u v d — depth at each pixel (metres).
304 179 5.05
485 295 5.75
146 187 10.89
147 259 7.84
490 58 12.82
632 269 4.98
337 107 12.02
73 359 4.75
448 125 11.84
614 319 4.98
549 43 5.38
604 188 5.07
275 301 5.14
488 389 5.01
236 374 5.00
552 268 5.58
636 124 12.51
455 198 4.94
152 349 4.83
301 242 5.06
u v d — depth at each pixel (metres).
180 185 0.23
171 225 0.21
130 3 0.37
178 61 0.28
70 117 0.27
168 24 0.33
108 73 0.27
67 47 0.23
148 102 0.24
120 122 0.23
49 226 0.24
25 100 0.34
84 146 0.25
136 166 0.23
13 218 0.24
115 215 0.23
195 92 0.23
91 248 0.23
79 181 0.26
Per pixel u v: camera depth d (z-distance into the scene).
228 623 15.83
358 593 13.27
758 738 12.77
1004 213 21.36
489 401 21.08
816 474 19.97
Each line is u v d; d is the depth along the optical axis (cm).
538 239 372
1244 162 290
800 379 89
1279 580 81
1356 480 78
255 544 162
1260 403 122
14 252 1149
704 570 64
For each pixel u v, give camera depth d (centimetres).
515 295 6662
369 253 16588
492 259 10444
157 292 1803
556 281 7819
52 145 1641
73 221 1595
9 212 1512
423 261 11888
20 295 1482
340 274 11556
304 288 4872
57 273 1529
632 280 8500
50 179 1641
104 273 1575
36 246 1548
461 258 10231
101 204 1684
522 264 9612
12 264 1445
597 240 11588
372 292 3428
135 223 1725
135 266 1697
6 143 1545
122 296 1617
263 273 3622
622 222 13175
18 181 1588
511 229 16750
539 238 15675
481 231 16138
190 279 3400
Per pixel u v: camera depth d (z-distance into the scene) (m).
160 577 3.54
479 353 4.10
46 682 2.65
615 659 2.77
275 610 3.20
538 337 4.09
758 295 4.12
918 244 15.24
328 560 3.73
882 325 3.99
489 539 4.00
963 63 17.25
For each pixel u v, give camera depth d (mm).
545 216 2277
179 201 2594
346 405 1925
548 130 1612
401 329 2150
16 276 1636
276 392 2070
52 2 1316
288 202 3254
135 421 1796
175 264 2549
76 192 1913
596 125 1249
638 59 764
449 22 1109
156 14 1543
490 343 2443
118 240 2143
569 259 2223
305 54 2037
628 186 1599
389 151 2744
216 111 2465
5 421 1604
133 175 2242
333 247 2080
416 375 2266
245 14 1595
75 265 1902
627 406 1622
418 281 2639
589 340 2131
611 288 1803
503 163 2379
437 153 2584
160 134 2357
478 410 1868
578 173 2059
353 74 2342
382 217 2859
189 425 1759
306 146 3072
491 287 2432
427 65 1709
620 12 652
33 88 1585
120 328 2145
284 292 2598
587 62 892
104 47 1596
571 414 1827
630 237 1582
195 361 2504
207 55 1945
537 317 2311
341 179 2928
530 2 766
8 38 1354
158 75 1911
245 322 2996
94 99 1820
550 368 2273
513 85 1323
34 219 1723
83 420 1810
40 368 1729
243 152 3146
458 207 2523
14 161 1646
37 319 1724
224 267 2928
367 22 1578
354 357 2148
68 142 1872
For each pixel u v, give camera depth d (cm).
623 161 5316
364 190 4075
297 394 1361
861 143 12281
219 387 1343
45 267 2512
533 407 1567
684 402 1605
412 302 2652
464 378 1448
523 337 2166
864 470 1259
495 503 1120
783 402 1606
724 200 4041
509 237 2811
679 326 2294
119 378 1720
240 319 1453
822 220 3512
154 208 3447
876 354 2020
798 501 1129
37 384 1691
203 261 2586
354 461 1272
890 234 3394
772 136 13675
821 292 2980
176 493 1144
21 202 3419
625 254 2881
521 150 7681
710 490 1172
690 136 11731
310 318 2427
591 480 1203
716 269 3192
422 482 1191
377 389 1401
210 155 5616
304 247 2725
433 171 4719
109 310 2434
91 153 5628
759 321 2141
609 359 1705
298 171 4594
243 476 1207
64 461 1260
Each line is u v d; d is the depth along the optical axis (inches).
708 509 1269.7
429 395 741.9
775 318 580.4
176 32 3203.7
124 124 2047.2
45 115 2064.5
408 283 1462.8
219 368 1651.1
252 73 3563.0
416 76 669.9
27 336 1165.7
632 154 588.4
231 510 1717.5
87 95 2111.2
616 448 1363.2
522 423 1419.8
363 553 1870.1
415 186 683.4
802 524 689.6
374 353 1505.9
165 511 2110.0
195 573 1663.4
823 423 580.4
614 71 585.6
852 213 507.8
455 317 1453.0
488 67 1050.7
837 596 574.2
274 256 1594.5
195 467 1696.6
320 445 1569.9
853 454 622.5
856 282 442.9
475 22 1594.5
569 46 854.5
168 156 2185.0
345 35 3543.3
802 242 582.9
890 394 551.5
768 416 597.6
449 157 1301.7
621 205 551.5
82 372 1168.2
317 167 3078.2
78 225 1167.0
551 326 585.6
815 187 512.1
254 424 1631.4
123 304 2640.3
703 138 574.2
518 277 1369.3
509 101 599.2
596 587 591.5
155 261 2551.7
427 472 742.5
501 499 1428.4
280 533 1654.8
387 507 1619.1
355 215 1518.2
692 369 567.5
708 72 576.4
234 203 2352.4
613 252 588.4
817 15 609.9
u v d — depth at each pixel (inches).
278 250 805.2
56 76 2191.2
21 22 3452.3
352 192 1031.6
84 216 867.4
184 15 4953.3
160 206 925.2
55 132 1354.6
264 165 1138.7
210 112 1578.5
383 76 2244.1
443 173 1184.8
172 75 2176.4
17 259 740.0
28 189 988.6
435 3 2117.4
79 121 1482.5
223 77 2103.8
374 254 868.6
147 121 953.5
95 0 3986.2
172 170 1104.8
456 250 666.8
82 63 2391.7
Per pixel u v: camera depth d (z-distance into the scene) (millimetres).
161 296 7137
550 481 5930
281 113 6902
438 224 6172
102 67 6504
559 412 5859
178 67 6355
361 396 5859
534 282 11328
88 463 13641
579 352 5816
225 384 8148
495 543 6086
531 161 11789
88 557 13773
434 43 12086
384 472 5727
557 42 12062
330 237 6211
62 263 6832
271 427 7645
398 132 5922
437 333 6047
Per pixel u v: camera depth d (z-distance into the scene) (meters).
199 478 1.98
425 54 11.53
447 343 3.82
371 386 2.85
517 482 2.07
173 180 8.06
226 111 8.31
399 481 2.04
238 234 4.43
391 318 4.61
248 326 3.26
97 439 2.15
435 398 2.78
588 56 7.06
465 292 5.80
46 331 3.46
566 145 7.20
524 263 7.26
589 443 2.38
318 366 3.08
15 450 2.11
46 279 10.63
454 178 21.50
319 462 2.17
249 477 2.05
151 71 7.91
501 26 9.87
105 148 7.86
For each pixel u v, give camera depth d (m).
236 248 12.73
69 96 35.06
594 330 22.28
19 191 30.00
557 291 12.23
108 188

> [Work instructions] Reproduce, with both ends included, the lines from the one holding "249 477 2.05" to the end of the records above.

> [Answer to the exercise]
249 477 2.05
151 71 7.91
501 26 9.87
105 148 7.86
For each pixel u v, give camera depth d (m).
236 248 12.73
69 96 35.06
594 330 22.28
19 191 30.00
557 291 12.23
108 188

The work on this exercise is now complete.